Energy and climate are two words that go hand in hand today. Since most of the world's energy and certainly most of our energy is the result of burning fossil fuels, we are most certainly releasing increasing amounts of carbon dioxide into our atmosphere, creating an ever thickening blanket that holds in the heat and warms our planet. Almost everyone now acknowledges that this accelerated warming is human-induced. Of course, there are natural causes of warming, volcanoes, El Niño, but beyond those, new evidence that human-induced effects are changing our climate has come from the National Oceanic and Atmospheric Administration and the Scripps Institute of Oceanography at the University of California at San Diego. Dr. Barnett of Scripps said that the "fingerprint" of human influence on the warming climate is "so bold and big that you don't have to do any fancy statistics to beat it out of the data. It's just there." (St.Louis Post-Dispatch, April 13, 2001, AP) And "American cars, factories, and power plants emit 25% of the heat-trapping gases in the atmosphere making the US the world's biggest producer of greenhouse gases." (Amicus Journal, Spring 2001, p.8)

Global temperatures are believed to have risen about 1.1 degrees over the last century. According to UN: Intergovernmental Panel on Climate Change's most recent predictions, global temperatures will rise 2.5 to 10.4 degrees in the next 100 years. Let me repeat that. Temperatures have risen 1.1 degrees in the last 100 years, and are predicted to rise between 2.5 and 10.4 degrees in the next 100 years.
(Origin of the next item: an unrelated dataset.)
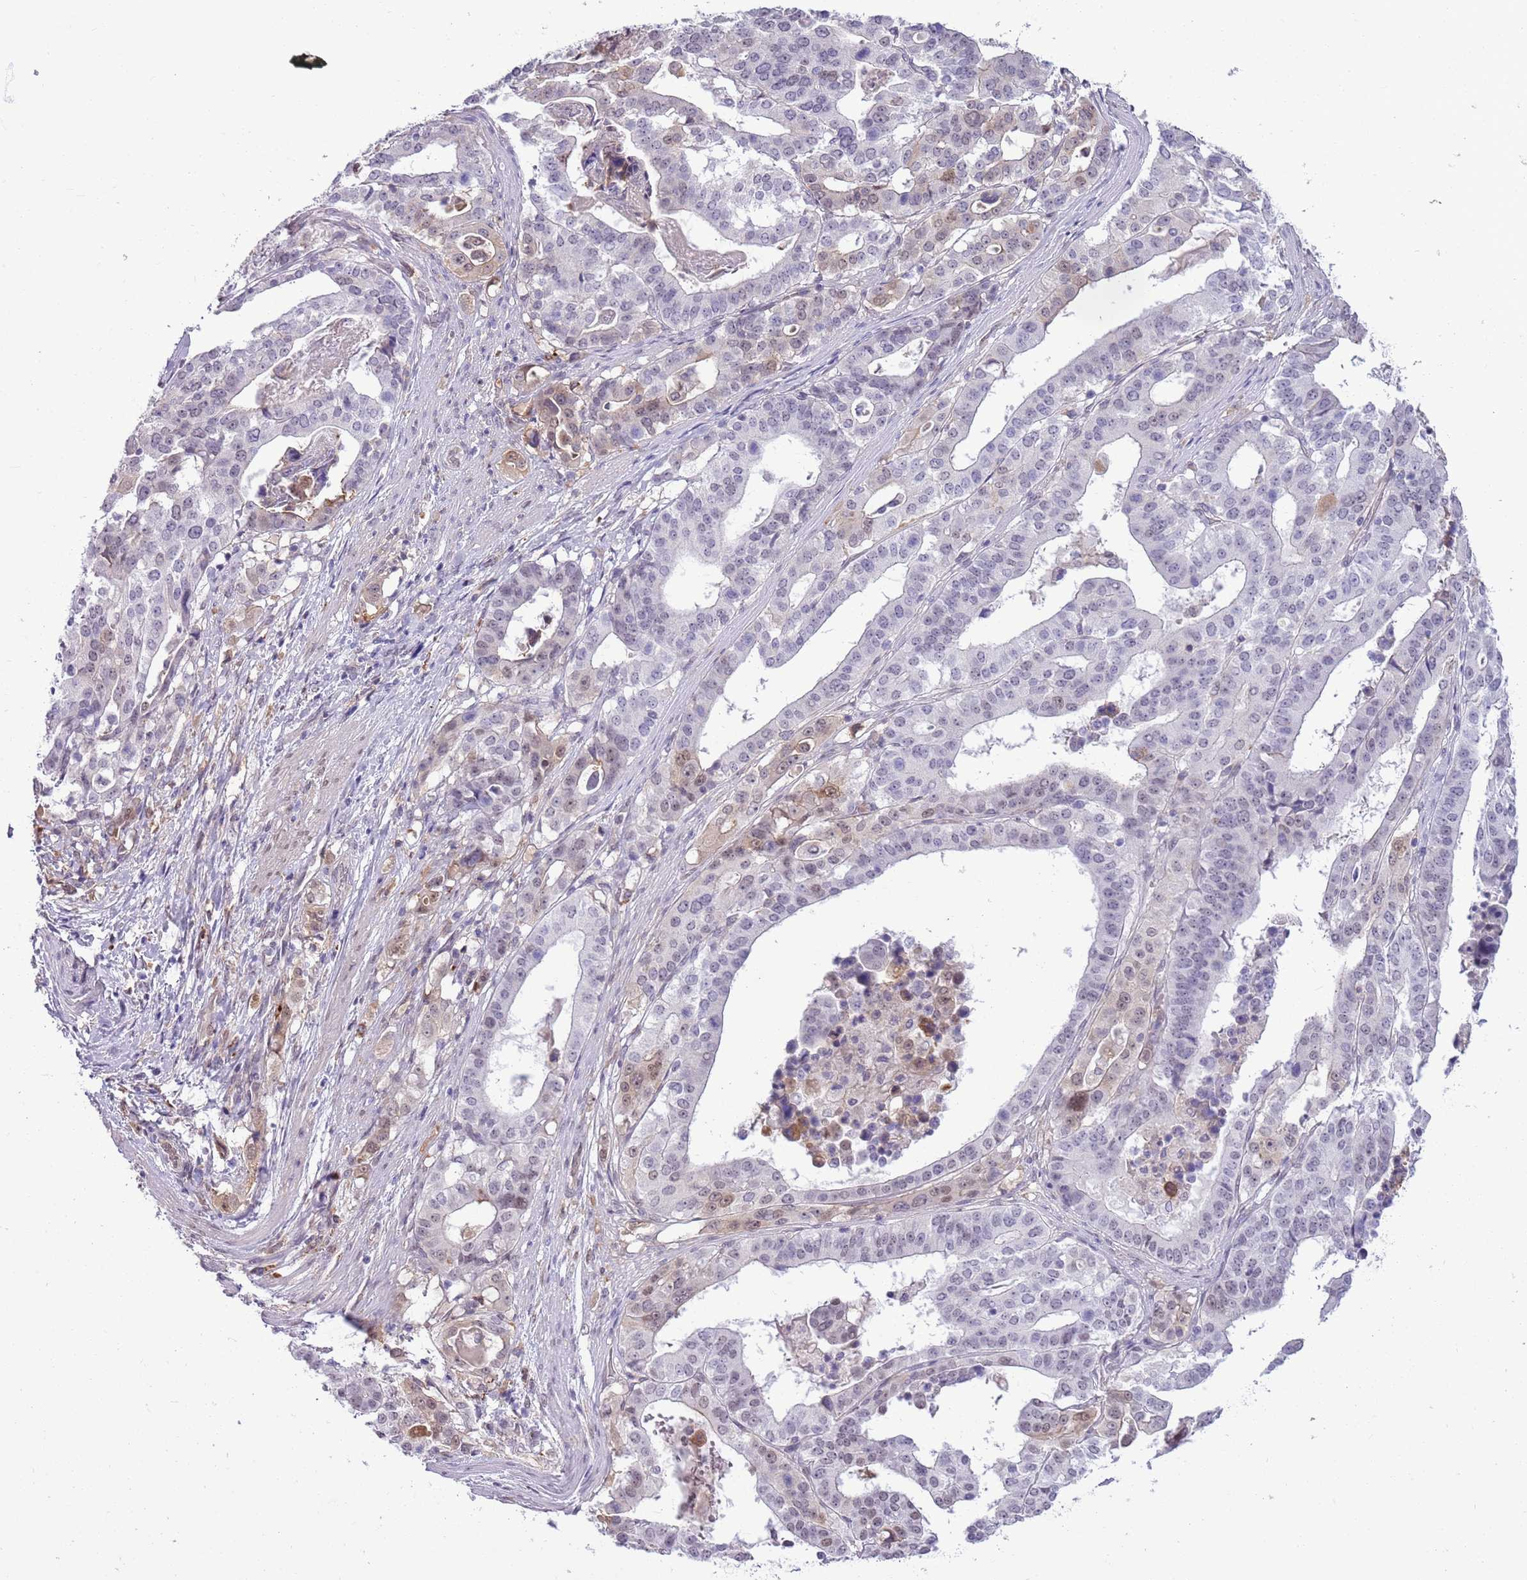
{"staining": {"intensity": "weak", "quantity": "<25%", "location": "nuclear"}, "tissue": "stomach cancer", "cell_type": "Tumor cells", "image_type": "cancer", "snomed": [{"axis": "morphology", "description": "Adenocarcinoma, NOS"}, {"axis": "topography", "description": "Stomach"}], "caption": "A histopathology image of human adenocarcinoma (stomach) is negative for staining in tumor cells.", "gene": "DHX32", "patient": {"sex": "male", "age": 48}}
That is unnatural acceleration! Instruments became available in the 1950s that made it possible to measure the amount of carbon dioxide (CO2) in the atmosphere and monitor it around the world. In an article entitled "Fiddling While the World Burns" (Amicus Journal Spring 2001) George Woodwell writes, "Suddenly data were available showing a year by year accumulation of CO2 and powerful evidence of the importance of the interactions between the atmosphere and natural ecosystems: an annual cycle of rising and falling carbon dioxide concentrations following the seasonal metabolism of northern hemisphere forests. Woodwell writes in Amicus Journal, "my colleagues and I could see the carbon dioxide concentration in the atmosphere fall every summer as forests of North America took up carbon, and rise every winter as respiration dominated over photosynthesis and the forests released carbon. It was clear that the forests have a very large role in determining the composition of the atmosphere. Such a thought was heresy at the time, but is now universally accepted." Another idea that is gaining acceptance is that of "ecosystem services". Wetlands purify water free of charge. Insects pollinate crops free of charge. Forests moderate climate free of charge. (Nucleus, Winter 2000-2001 p. 12) Yet these ecosystem services are very valuable and costly to duplicate if the natural process no longer functions due to destruction. When we begin to value the bio-capital, we do our economics on a different scorecard.